- YOUR TASK -
The response has to reproduce all entries exactly while excluding their pictures.

[Machine-readable electronics designs]
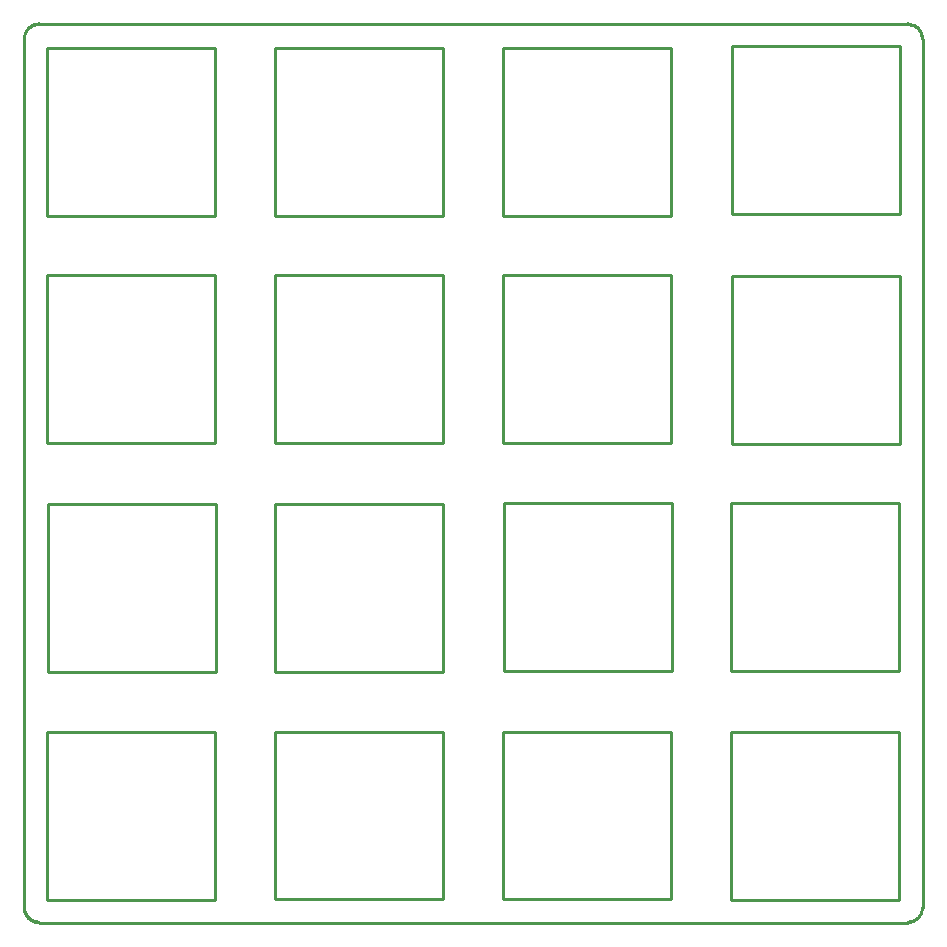
<source format=gko>
G04*
G04 #@! TF.GenerationSoftware,Altium Limited,Altium Designer,21.0.8 (223)*
G04*
G04 Layer_Color=16711935*
%FSLAX25Y25*%
%MOIN*%
G70*
G04*
G04 #@! TF.SameCoordinates,C61CC34B-293F-45D4-BFB8-299D7EEFD3E7*
G04*
G04*
G04 #@! TF.FilePolarity,Positive*
G04*
G01*
G75*
%ADD11C,0.01000*%
D11*
X6924Y301268D02*
G03*
X1924Y296268I0J-5000D01*
G01*
X301424D02*
G03*
X296424Y301268I-5000J0D01*
G01*
X1924Y6768D02*
G03*
X6924Y1768I5000J0D01*
G01*
X296424Y1768D02*
G03*
X301424Y6768I0J5000D01*
G01*
X296424Y1768D02*
G03*
X301424Y6768I0J5000D01*
G01*
X1924Y6768D02*
G03*
X6924Y1768I5000J0D01*
G01*
X301424Y296268D02*
G03*
X296424Y301268I-5000J0D01*
G01*
X6924D02*
G03*
X1924Y296268I0J-5000D01*
G01*
X296500Y2000D02*
G03*
X301500Y7000I0J5000D01*
G01*
X2000Y7000D02*
G03*
X7000Y2000I5000J0D01*
G01*
X301500Y296500D02*
G03*
X296500Y301500I-5000J0D01*
G01*
X7000D02*
G03*
X2000Y296500I0J-5000D01*
G01*
X6924Y301268D02*
X296424D01*
X301424Y6768D02*
Y296268D01*
X6924Y1768D02*
X296424Y1768D01*
X1924Y6768D02*
Y296268D01*
X9424Y9268D02*
Y65268D01*
Y9268D02*
X65424D01*
X9424Y65268D02*
X65424D01*
Y9268D02*
Y65268D01*
X161924Y141768D02*
X217924D01*
Y85768D02*
Y141768D01*
X161924Y85768D02*
X217924D01*
X161924D02*
Y141768D01*
X237424Y85768D02*
Y141768D01*
Y85768D02*
X293424D01*
Y141768D01*
X237424D02*
X293424D01*
X85424Y85268D02*
Y141268D01*
Y85268D02*
X141424D01*
Y141268D01*
X85424D02*
X141424D01*
X9924D02*
X65924D01*
Y85268D02*
Y141268D01*
X9924Y85268D02*
X65924D01*
X9924D02*
Y141268D01*
X237424Y9268D02*
Y65268D01*
Y9268D02*
X293424D01*
Y65268D01*
X237424D02*
X293424D01*
X9424Y293268D02*
X65424D01*
Y237268D02*
Y293268D01*
X9424Y237268D02*
X65424D01*
X9424D02*
Y293268D01*
Y217768D02*
X65424D01*
Y161768D02*
Y217768D01*
X9424Y161768D02*
X65424D01*
X9424D02*
Y217768D01*
X85424Y161768D02*
Y217768D01*
Y161768D02*
X141424D01*
Y217768D01*
X85424D02*
X141424D01*
X161424Y161768D02*
Y217768D01*
Y161768D02*
X217424D01*
Y217768D01*
X161424D02*
X217424D01*
X237924Y161268D02*
Y217268D01*
Y161268D02*
X293924D01*
Y217268D01*
X237924D02*
X293924D01*
X85424Y293268D02*
X141424D01*
Y237268D02*
Y293268D01*
X85424Y237268D02*
X141424D01*
X85424D02*
Y293268D01*
X161424D02*
X217424D01*
Y237268D02*
Y293268D01*
X161424Y237268D02*
X217424D01*
X161424D02*
Y293268D01*
X237758Y237947D02*
Y293947D01*
Y237947D02*
X293759D01*
Y293947D01*
X237758D02*
X293759D01*
X1924Y6768D02*
Y296268D01*
X6924Y1768D02*
X296424Y1768D01*
X301424Y6768D02*
Y296268D01*
X6924Y301268D02*
X296424D01*
X141424Y9768D02*
Y65268D01*
X85424D02*
X141424D01*
X85424Y9768D02*
X141424D01*
X85424D02*
Y65268D01*
X217424Y9768D02*
Y65268D01*
X161424D02*
X217424D01*
X161424Y9768D02*
X217424D01*
X161424D02*
Y65268D01*
M02*

</source>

- RESULT OF THE EXERCISE -
<source format=gko>
G04*
G04 #@! TF.GenerationSoftware,Altium Limited,Altium Designer,21.0.8 (223)*
G04*
G04 Layer_Color=16711935*
%FSLAX25Y25*%
%MOIN*%
G70*
G04*
G04 #@! TF.SameCoordinates,C61CC34B-293F-45D4-BFB8-299D7EEFD3E7*
G04*
G04*
G04 #@! TF.FilePolarity,Positive*
G04*
G01*
G75*
%ADD11C,0.01000*%
D11*
X6924Y301268D02*
G03*
X1924Y296268I0J-5000D01*
G01*
X301424D02*
G03*
X296424Y301268I-5000J0D01*
G01*
X1924Y6768D02*
G03*
X6924Y1768I5000J0D01*
G01*
X296424Y1768D02*
G03*
X301424Y6768I0J5000D01*
G01*
X296424Y1768D02*
G03*
X301424Y6768I0J5000D01*
G01*
X1924Y6768D02*
G03*
X6924Y1768I5000J0D01*
G01*
X301424Y296268D02*
G03*
X296424Y301268I-5000J0D01*
G01*
X6924D02*
G03*
X1924Y296268I0J-5000D01*
G01*
X296500Y2000D02*
G03*
X301500Y7000I0J5000D01*
G01*
X2000Y7000D02*
G03*
X7000Y2000I5000J0D01*
G01*
X301500Y296500D02*
G03*
X296500Y301500I-5000J0D01*
G01*
X7000D02*
G03*
X2000Y296500I0J-5000D01*
G01*
X6924Y301268D02*
X296424D01*
X301424Y6768D02*
Y296268D01*
X6924Y1768D02*
X296424Y1768D01*
X1924Y6768D02*
Y296268D01*
X9424Y9268D02*
Y65268D01*
Y9268D02*
X65424D01*
X9424Y65268D02*
X65424D01*
Y9268D02*
Y65268D01*
X161924Y141768D02*
X217924D01*
Y85768D02*
Y141768D01*
X161924Y85768D02*
X217924D01*
X161924D02*
Y141768D01*
X237424Y85768D02*
Y141768D01*
Y85768D02*
X293424D01*
Y141768D01*
X237424D02*
X293424D01*
X85424Y85268D02*
Y141268D01*
Y85268D02*
X141424D01*
Y141268D01*
X85424D02*
X141424D01*
X9924D02*
X65924D01*
Y85268D02*
Y141268D01*
X9924Y85268D02*
X65924D01*
X9924D02*
Y141268D01*
X237424Y9268D02*
Y65268D01*
Y9268D02*
X293424D01*
Y65268D01*
X237424D02*
X293424D01*
X9424Y293268D02*
X65424D01*
Y237268D02*
Y293268D01*
X9424Y237268D02*
X65424D01*
X9424D02*
Y293268D01*
Y217768D02*
X65424D01*
Y161768D02*
Y217768D01*
X9424Y161768D02*
X65424D01*
X9424D02*
Y217768D01*
X85424Y161768D02*
Y217768D01*
Y161768D02*
X141424D01*
Y217768D01*
X85424D02*
X141424D01*
X161424Y161768D02*
Y217768D01*
Y161768D02*
X217424D01*
Y217768D01*
X161424D02*
X217424D01*
X237924Y161268D02*
Y217268D01*
Y161268D02*
X293924D01*
Y217268D01*
X237924D02*
X293924D01*
X85424Y293268D02*
X141424D01*
Y237268D02*
Y293268D01*
X85424Y237268D02*
X141424D01*
X85424D02*
Y293268D01*
X161424D02*
X217424D01*
Y237268D02*
Y293268D01*
X161424Y237268D02*
X217424D01*
X161424D02*
Y293268D01*
X237758Y237947D02*
Y293947D01*
Y237947D02*
X293759D01*
Y293947D01*
X237758D02*
X293759D01*
X1924Y6768D02*
Y296268D01*
X6924Y1768D02*
X296424Y1768D01*
X301424Y6768D02*
Y296268D01*
X6924Y301268D02*
X296424D01*
X141424Y9768D02*
Y65268D01*
X85424D02*
X141424D01*
X85424Y9768D02*
X141424D01*
X85424D02*
Y65268D01*
X217424Y9768D02*
Y65268D01*
X161424D02*
X217424D01*
X161424Y9768D02*
X217424D01*
X161424D02*
Y65268D01*
M02*

</source>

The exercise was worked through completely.